The DOT job of information clerk identified by the expert (DOT no. 237.376-022) has an SVP level of 4 and is, therefore, semiskilled. ( See note 14, supra.) The expert did not provide a DOT number for the job of inspector, nor did he suggest the skill level involved. However, the general DOT category for the job of inspector (609.684-010 Inspector, general (Any industry)) also has an SVP of 4. The expert did not identify any particular subcategory of the information clerk or inspector jobs that might be unskilled (nor did he even allude to the existence of particular subcategories). He did not, accordingly, identify any specific job that is consistent with the ALJ's findings as to plaintiffs skill level and functional limitations. See Bonilla v. Secretary of Health, Education and Welfare, 671 F.2d 1245, 1246 (9th Cir. 1982) (per curiam) (at step five, Secretary must show that claimant has capacity to perform specific job(s) that exist in the national economy). Because the ALJ's disability determination was based on his erroneous finding that plaintiff can perform the jobs of information clerk and inspector as described by the expert, that determination cannot stand.

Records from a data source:
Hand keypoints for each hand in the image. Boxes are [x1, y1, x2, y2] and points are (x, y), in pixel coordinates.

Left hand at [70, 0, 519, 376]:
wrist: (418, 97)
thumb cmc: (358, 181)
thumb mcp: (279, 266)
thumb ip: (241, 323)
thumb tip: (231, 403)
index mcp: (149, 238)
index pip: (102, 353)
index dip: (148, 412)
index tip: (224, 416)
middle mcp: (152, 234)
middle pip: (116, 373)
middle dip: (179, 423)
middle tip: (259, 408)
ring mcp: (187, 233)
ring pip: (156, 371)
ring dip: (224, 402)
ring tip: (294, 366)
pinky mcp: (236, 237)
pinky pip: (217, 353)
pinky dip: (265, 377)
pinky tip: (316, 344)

Activity
List every acronym written entirely in capital letters that appears in the passage above on the expert's job testimony.

Answer to this task
DOT, SVP, ALJ